“Solidarietà spontanea”: un principio apparentemente facile, persino ovvio. Ma nel buco, tutto ciò che appare ovvio, in realtà non lo è.
Lo scopre ben presto Goreng (Ivan Massagué), che chiede di andare nel buco per sei mesi in cambio di un titolo accademico. Alla domanda su quale unico oggetto voglia portare con sé, lui sceglie un libro, il Don Chisciotte.
“Il buco” (tradotto letteralmente sarebbe “la fossa”) è un immenso, profondissimo girone infernale, dalle tinte livide come una prigione della Stasi e dall’atmosfera di terrore come in un incubo kafkiano. Il Sistema assegna a caso il posto: ci si può trovare nei livelli più alti oppure in quelli più bassi, senza alcuna ragione. Ma essere in alto o in basso significa vivere o morire. Infatti il cibo – ottimo e abbondante – viene posato ogni giorno su una piattaforma che parte dall’alto e scende a rapidi intervalli fino ai livelli più bassi. Ma i primi che si servono divorano anche quello che dovrebbero lasciare agli altri e così non ce n’è mai abbastanza per tutti.
È evidente che il buco è una metafora della società mondiale, dove i primi, ossia i Paesi ricchi, consumano le risorse senza mettere in atto verso gli ultimi alcun sistema di “solidarietà spontanea” che non solo permetterebbe a tutti di sopravvivere, ma anche di vivere meglio e di ridurre conflitti, odi, guerre.
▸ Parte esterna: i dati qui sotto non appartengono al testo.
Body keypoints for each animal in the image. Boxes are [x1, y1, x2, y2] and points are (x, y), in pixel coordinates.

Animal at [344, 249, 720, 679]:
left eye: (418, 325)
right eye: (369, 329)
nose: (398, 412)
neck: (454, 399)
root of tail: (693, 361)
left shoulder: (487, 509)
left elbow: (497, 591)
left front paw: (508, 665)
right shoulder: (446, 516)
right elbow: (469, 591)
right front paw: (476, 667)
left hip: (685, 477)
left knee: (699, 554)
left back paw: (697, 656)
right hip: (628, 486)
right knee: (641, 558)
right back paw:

Goreng è lui stesso una sorta di Don Chisciotte, che pur con le umane debolezze e colpe, è l’unico che abbia scelto un libro, mentre in gran parte gli altri hanno scelto un’arma, ed è anche l’unico che abbia l’iniziativa di rendere meno ingiusta la distribuzione del cibo. Sembra ovvio (la parola “ovvio“ sarà un beffardo leitmotiv del film) voler persuadere alla solidarietà, a indurre a migliorare le condizioni di vita di quel posto e ad ammansire la bestialità delle persone che lo occupano; invece no, la persuasione pacifica non attacca, è inevitabile un atto di forza, che per contro scatena un orrore ancora maggiore di prima. Il tono di tragedia cala un po’ nel finale, con ancora un labile, incerto filo di speranza nel futuro.
Il quarantaquattrenne regista basco Galder Gaztelu-Urrutia Munitxa, che è anche esperto di commercio internazionale, con questo film di tagliente distopia ha voluto mostrare verso quale tragica apocalissi siamo coscientemente avviati, consumando con incontrollato egoismo le risorse del pianeta e uccidendo con distratta superficialità altri esseri umani.
Impressionante la prestazione del cast: Antonia San Juan (Imoguiri), Zorion Eguileor (Trimagasi), Emilio Buale (Baharat), Alexandra Masangkay (Miharu), oltre al già citato protagonista Ivan Massagué, che anche nell’aspetto e nelle movenze ricorda il personaggio di Cervantes.
Il film, accolto da grande successo al Festival del Cinema di Toronto 2019 e lanciato grazie a Netflix, è in concorso al 37° Torino Film Festival, dove ha meritato il
PREMIO SCUOLA HOLDEN per la miglior sceneggiatura.